• What is required: Please list every company the provided text mentions by name, counting "OAI" and "OpenAI" as one.

• Provided text:
========

TPUs on the other hand are ASICs, we are more than familiar with the limited application, high performance and high barriers to entry associated with them. TPUs will be worthless as the AI bubble keeps deflating and excess capacity is everywhere.
The people who don't have a rudimentary understanding are the wall street boosters that treat it like the primary threat to Nvidia or a moat for Google (hint: it is neither).
Since it now includes 4 thinking levels (minimal-high) I'd really appreciate if we got some benchmarks across the whole sweep (and not just what's presumably high).
Flash is meant to be a model for lower cost, latency-sensitive tasks. Long thinking times will both make TTFT >> 10s (often unacceptable) and also won't really be that cheap?
Google appears to be changing what flash is “meant for” with this release - the capability it has along with the thinking budgets make it superior to previous Pro models in both outcome and speed. The likely-soon-coming flash-lite will fit right in to where flash used to be - cheap and fast.
I wonder if this suffers from the same issue as 3 Pro, that it frequently "thinks" for a long time about date incongruity, insisting that it is 2024, and that information it receives must be incorrect or hypothetical.
Just avoiding/fixing that would probably speed up a good chunk of my own queries.
At this point in time I start to believe OAI is very much behind on the models race and it can't be reversed
Image model they have released is much worse than nano banana pro, ghibli moment did not happen
Their GPT 5.2 is obviously overfit on benchmarks as a consensus of many developers and friends I know. So Opus 4.5 is staying on top when it comes to coding
The weight of the ads money from google and general direction + founder sense of Brin brought the google massive giant back to life.
None of my companies workflow run on OAI GPT right now. Even though we love their agent SDK, after claude agent SDK it feels like peanuts.
"At this point in time I start to believe OAI is very much behind on the models race and it can't be reversed"
This has been true for at least 4 months and yeah, based on how these things scale and also Google's capital + in-house hardware advantages, it's probably insurmountable.
OAI also got talent mined. Their top intellectual leaders left after fight with sama, then Meta took a bunch of their mid-senior talent, and Google had the opposite. They brought Noam and Sergey back.
Yeah the only thing standing in Google's way is Google. And it's the easy stuff, like sensible billing models, easy to use docs and consoles that make sense and don't require 20 hours to learn/navigate, and then just the slew of bugs in Gemini CLI that are basic usability and model API interaction things. The only differentiator that OpenAI still has is polish.
Edit: And just to add an example: openAI's Codex CLI billing is easy for me. I just sign up for the base package, and then add extra credits which I automatically use once I'm through my weekly allowance. With Gemini CLI I'm using my oauth account, and then having to rotate API keys once I've used that up.
Also, Gemini CLI loves spewing out its own chain of thought when it gets into a weird state.
Also Gemini CLI has an insane bias to action that is almost insurmountable. DO NOT START THE NEXT STAGE still has it starting the next stage.
Also Gemini CLI has been terrible at visibility on what it's actually doing at each step - although that seems a bit improved with this new model today.

========

[Items in a dataset]
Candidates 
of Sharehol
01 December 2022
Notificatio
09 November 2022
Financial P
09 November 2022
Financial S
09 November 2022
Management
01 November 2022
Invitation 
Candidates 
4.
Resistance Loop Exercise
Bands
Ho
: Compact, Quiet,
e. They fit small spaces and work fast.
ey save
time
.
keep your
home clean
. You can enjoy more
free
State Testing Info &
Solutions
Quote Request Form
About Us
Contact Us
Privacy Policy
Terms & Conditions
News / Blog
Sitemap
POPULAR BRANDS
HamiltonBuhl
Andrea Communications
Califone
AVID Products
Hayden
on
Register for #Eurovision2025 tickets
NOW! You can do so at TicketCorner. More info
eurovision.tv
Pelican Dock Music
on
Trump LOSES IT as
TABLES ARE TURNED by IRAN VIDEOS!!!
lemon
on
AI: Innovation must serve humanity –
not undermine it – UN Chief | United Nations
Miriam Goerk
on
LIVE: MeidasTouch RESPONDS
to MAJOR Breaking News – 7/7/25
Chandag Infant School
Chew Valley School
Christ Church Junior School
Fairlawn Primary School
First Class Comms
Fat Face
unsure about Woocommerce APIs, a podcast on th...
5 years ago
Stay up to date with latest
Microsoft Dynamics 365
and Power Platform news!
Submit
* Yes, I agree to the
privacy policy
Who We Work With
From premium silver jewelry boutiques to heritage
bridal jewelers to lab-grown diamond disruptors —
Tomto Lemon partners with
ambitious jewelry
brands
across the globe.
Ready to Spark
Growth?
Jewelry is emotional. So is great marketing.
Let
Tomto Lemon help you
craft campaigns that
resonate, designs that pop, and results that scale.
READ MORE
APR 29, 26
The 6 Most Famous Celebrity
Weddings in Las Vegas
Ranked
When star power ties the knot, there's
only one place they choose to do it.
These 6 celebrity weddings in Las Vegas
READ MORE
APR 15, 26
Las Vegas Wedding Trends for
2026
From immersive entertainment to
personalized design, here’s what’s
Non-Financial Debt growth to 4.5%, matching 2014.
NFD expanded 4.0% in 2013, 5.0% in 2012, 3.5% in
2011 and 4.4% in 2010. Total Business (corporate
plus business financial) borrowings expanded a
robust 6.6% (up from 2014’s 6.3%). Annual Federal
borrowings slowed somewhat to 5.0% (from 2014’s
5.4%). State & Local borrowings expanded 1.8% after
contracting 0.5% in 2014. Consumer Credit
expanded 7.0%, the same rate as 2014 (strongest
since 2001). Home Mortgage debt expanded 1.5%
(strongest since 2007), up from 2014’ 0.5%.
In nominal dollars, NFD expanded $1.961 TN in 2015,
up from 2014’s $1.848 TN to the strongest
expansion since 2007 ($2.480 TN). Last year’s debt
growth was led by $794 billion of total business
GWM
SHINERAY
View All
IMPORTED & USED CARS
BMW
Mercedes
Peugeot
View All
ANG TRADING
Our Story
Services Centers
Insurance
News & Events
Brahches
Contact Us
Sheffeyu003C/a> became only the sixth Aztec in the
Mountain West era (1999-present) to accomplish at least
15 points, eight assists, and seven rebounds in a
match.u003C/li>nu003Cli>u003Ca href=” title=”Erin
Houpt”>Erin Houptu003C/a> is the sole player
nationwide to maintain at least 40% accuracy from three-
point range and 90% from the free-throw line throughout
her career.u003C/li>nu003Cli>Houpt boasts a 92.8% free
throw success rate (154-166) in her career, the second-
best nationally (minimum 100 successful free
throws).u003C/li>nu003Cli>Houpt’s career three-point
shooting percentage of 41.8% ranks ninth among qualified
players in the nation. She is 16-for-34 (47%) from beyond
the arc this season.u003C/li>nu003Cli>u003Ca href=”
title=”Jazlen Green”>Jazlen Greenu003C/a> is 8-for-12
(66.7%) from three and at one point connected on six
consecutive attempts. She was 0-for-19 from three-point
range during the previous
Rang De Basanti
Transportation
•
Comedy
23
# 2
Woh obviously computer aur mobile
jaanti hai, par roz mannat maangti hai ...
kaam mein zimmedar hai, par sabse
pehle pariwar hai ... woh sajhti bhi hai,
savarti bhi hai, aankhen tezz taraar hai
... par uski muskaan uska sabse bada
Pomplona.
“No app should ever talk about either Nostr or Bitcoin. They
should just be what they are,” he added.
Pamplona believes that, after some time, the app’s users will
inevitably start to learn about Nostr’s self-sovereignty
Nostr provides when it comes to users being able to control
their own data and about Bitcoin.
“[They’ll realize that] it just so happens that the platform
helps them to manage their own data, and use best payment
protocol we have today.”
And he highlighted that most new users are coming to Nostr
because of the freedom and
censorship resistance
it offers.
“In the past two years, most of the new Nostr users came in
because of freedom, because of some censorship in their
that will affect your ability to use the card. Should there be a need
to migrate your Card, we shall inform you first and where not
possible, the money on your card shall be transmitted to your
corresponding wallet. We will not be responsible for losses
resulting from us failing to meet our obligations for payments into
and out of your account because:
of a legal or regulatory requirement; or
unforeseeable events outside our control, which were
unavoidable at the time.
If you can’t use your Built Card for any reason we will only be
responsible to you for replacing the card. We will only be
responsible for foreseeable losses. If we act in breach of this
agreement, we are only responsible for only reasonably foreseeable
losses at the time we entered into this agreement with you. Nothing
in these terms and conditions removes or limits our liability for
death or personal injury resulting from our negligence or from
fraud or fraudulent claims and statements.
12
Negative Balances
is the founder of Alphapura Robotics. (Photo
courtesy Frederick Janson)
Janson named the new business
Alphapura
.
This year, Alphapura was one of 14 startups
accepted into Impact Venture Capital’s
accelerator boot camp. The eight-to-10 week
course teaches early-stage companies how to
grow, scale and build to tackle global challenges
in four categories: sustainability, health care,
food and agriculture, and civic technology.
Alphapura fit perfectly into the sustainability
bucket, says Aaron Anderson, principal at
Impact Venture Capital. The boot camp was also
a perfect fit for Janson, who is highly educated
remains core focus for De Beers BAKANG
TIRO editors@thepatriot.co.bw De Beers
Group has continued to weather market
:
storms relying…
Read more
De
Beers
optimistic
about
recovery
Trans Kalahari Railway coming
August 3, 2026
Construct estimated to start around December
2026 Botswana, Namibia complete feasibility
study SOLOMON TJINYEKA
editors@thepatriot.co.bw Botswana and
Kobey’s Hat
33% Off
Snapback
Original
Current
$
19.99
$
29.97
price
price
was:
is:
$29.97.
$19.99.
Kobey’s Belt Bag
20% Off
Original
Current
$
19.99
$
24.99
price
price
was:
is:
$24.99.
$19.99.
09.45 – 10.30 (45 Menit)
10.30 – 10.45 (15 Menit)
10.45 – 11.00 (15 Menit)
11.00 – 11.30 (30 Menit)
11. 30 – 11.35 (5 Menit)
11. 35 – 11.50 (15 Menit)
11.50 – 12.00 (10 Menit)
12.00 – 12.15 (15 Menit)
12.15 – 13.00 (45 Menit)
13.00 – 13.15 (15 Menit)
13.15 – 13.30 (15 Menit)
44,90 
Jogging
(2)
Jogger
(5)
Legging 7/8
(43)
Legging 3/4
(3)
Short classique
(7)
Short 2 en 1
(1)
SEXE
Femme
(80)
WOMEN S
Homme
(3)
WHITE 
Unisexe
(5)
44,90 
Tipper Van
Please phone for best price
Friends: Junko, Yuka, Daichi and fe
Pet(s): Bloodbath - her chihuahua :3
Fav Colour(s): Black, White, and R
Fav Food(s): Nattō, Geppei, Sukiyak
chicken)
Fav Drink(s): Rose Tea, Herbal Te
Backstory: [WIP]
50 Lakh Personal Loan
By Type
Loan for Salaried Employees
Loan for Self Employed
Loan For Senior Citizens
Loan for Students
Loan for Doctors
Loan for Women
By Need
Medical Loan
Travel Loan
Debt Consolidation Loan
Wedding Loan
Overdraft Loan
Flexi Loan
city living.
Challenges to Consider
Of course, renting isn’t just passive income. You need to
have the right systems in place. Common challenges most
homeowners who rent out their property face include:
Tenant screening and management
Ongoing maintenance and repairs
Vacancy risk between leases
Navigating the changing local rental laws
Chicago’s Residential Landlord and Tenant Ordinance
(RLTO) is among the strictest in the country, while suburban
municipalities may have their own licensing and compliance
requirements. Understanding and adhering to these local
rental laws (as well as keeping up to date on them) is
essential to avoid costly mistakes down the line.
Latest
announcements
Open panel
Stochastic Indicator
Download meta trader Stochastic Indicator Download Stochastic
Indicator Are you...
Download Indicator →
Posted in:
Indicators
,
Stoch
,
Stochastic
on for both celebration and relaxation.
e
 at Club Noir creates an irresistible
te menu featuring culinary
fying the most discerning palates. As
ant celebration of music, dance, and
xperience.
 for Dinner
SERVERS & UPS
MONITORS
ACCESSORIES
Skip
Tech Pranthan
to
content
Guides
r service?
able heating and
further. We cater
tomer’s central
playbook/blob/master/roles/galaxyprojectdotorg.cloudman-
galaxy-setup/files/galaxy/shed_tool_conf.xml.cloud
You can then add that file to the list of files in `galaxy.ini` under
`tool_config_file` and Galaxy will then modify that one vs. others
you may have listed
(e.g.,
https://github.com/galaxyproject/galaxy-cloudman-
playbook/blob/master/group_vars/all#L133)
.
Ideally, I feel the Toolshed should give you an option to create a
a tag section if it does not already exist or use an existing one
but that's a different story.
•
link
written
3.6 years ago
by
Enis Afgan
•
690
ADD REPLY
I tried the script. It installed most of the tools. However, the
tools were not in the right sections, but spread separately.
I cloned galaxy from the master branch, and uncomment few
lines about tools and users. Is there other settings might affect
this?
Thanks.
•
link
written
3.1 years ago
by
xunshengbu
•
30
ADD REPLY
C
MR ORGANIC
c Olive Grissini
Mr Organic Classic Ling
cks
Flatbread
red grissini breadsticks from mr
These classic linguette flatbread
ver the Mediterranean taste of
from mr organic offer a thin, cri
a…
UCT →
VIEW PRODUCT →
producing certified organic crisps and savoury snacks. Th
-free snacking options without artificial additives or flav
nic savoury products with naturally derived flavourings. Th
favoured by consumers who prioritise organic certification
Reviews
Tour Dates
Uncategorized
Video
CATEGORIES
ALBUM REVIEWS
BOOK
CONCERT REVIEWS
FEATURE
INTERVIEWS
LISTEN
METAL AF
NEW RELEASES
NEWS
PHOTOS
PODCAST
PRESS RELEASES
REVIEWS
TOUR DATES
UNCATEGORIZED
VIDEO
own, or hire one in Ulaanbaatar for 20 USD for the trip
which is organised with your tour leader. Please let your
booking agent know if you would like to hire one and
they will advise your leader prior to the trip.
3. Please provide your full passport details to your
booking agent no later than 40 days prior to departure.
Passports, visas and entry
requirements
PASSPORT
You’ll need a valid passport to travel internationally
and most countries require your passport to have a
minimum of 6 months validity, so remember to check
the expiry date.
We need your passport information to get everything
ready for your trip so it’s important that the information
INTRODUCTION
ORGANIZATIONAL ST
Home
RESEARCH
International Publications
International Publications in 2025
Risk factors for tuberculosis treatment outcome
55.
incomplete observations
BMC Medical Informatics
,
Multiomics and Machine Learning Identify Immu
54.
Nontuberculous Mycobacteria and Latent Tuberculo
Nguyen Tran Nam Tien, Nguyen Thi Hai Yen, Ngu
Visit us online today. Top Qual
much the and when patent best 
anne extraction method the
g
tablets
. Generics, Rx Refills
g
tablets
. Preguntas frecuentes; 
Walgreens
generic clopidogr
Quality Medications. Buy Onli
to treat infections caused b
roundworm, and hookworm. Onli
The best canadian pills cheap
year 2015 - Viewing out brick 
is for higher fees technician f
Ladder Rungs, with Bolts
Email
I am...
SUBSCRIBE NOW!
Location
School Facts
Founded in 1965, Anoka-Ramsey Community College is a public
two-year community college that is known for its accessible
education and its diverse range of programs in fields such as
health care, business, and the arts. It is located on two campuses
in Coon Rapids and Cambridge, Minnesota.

========

• Exercise result:
- Nvidia
- Google
- OpenAI (also written OAI)
- Meta